• _Data to process_:
========
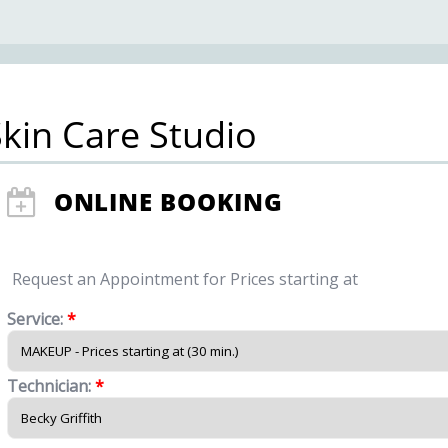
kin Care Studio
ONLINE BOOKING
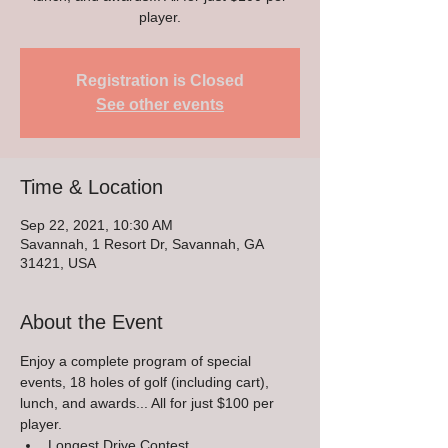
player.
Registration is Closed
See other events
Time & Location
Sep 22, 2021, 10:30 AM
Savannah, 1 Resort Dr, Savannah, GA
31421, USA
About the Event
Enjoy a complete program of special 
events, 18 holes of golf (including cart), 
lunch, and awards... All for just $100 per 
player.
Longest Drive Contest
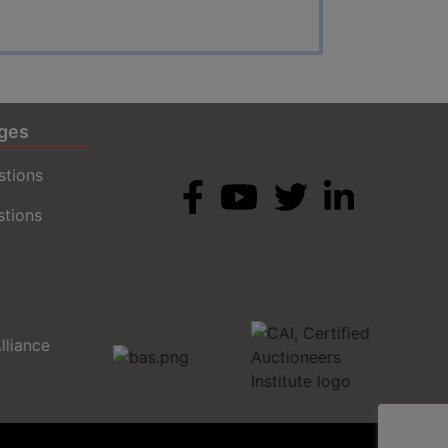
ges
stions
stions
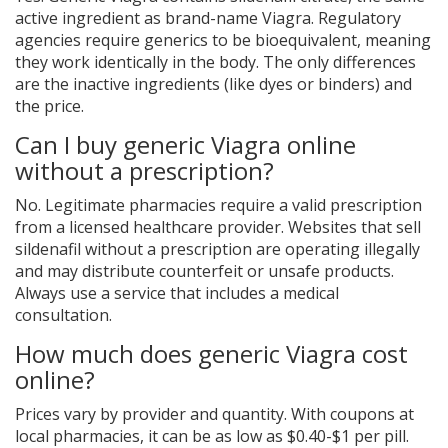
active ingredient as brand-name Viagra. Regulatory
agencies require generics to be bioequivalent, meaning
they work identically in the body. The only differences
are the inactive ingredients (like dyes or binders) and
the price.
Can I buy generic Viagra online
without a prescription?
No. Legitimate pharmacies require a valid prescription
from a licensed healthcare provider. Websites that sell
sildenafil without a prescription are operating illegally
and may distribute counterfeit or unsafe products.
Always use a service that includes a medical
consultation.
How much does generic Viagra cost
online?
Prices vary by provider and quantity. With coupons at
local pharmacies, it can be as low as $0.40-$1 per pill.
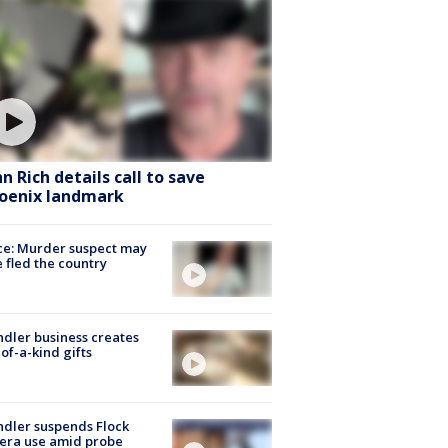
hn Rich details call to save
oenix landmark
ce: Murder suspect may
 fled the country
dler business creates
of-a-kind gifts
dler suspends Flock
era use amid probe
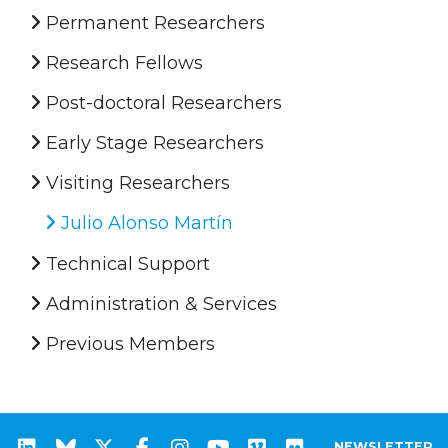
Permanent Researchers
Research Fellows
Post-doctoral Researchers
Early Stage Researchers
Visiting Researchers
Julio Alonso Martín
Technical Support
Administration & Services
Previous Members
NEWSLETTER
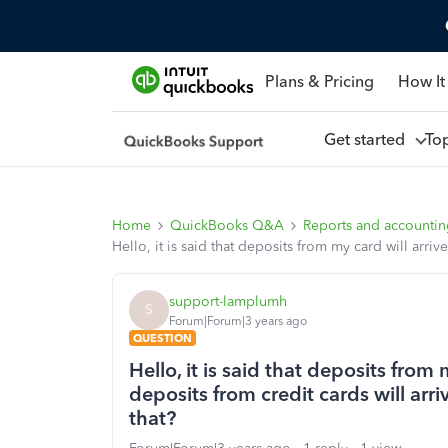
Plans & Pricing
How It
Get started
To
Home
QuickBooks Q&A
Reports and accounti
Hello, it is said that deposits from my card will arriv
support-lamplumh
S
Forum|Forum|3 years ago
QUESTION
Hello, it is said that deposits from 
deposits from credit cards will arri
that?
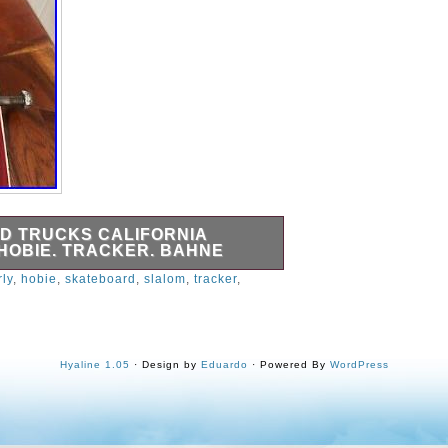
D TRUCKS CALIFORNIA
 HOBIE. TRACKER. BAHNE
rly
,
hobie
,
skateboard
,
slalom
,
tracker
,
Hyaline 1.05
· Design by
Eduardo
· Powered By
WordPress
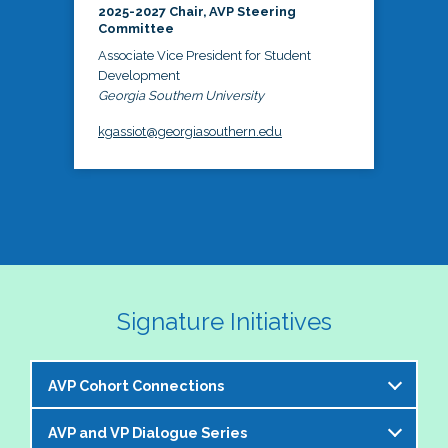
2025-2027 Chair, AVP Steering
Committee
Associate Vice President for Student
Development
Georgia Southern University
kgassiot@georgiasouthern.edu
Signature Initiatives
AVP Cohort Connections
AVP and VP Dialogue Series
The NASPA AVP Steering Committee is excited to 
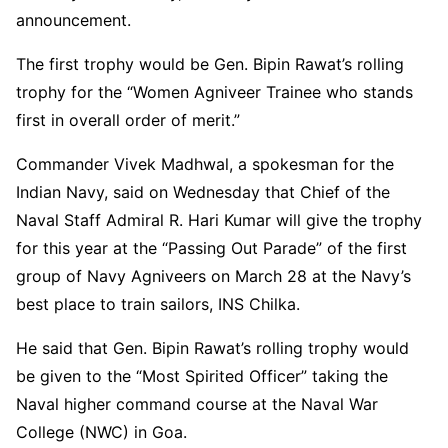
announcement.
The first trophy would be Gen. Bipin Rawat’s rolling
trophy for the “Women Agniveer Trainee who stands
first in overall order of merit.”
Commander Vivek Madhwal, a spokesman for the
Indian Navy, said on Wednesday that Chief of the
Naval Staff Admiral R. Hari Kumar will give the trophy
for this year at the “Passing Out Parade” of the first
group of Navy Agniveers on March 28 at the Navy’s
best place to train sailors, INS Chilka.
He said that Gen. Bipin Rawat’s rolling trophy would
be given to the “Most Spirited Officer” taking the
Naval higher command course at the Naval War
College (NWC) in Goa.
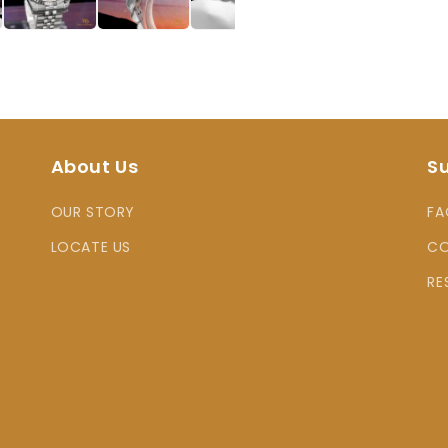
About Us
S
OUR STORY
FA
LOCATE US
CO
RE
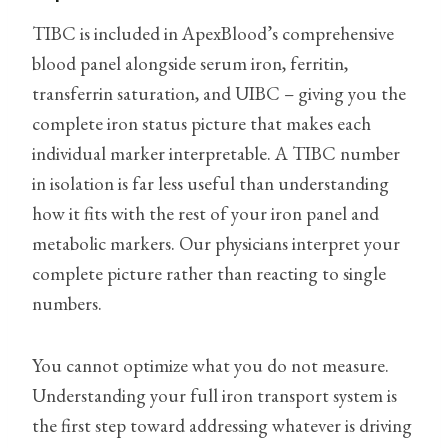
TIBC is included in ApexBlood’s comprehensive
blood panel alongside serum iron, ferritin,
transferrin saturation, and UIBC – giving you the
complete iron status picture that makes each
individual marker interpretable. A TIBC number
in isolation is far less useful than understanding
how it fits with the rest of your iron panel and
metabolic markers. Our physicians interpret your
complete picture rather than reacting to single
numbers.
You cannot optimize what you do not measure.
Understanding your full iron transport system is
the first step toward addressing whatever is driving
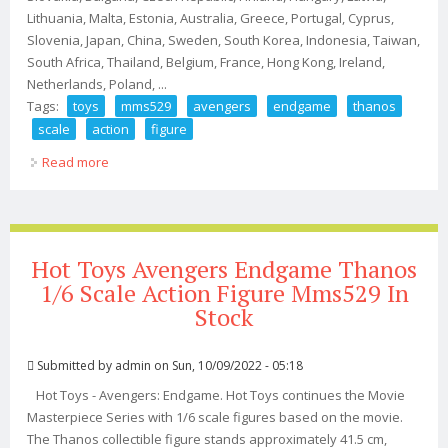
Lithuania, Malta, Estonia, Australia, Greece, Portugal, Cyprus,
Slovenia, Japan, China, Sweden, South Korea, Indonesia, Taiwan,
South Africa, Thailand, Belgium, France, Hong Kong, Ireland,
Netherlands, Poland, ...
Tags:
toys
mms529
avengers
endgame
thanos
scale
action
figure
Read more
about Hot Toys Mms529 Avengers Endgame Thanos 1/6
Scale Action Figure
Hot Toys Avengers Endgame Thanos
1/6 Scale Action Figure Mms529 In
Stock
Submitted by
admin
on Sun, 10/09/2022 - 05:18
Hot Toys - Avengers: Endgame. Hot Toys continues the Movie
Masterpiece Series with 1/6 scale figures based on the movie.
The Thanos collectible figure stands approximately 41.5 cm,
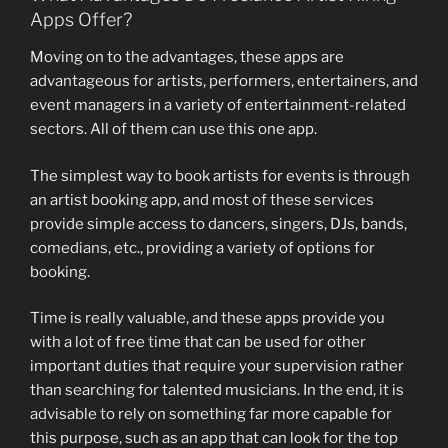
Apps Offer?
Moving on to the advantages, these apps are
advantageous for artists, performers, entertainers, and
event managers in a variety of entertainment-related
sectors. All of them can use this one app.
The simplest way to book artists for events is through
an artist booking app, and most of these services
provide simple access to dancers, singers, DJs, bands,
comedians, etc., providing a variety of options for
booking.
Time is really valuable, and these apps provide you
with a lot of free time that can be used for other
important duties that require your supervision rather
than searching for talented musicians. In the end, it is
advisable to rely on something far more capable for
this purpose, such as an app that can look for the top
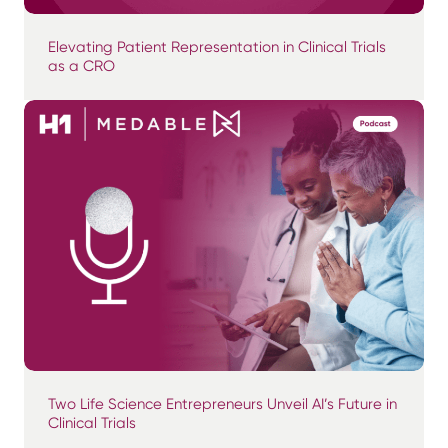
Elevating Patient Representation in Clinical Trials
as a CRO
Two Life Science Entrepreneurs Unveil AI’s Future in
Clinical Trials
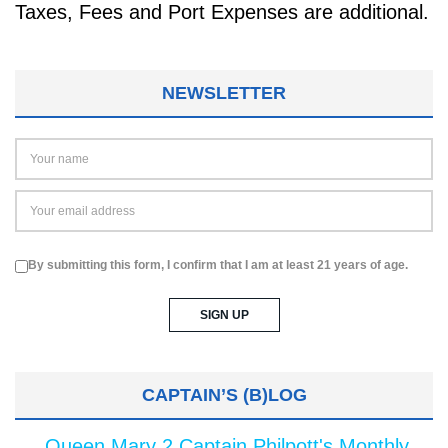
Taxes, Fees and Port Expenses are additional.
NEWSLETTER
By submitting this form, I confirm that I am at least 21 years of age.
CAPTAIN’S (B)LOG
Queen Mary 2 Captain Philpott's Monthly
========
• _What to do_: Copy out each line of the records that contains the word "Navy".

• _Solved problem_:
Indian Navy, said on Wednesday that Chief of the
group of Navy Agniveers on March 28 at the Navy’s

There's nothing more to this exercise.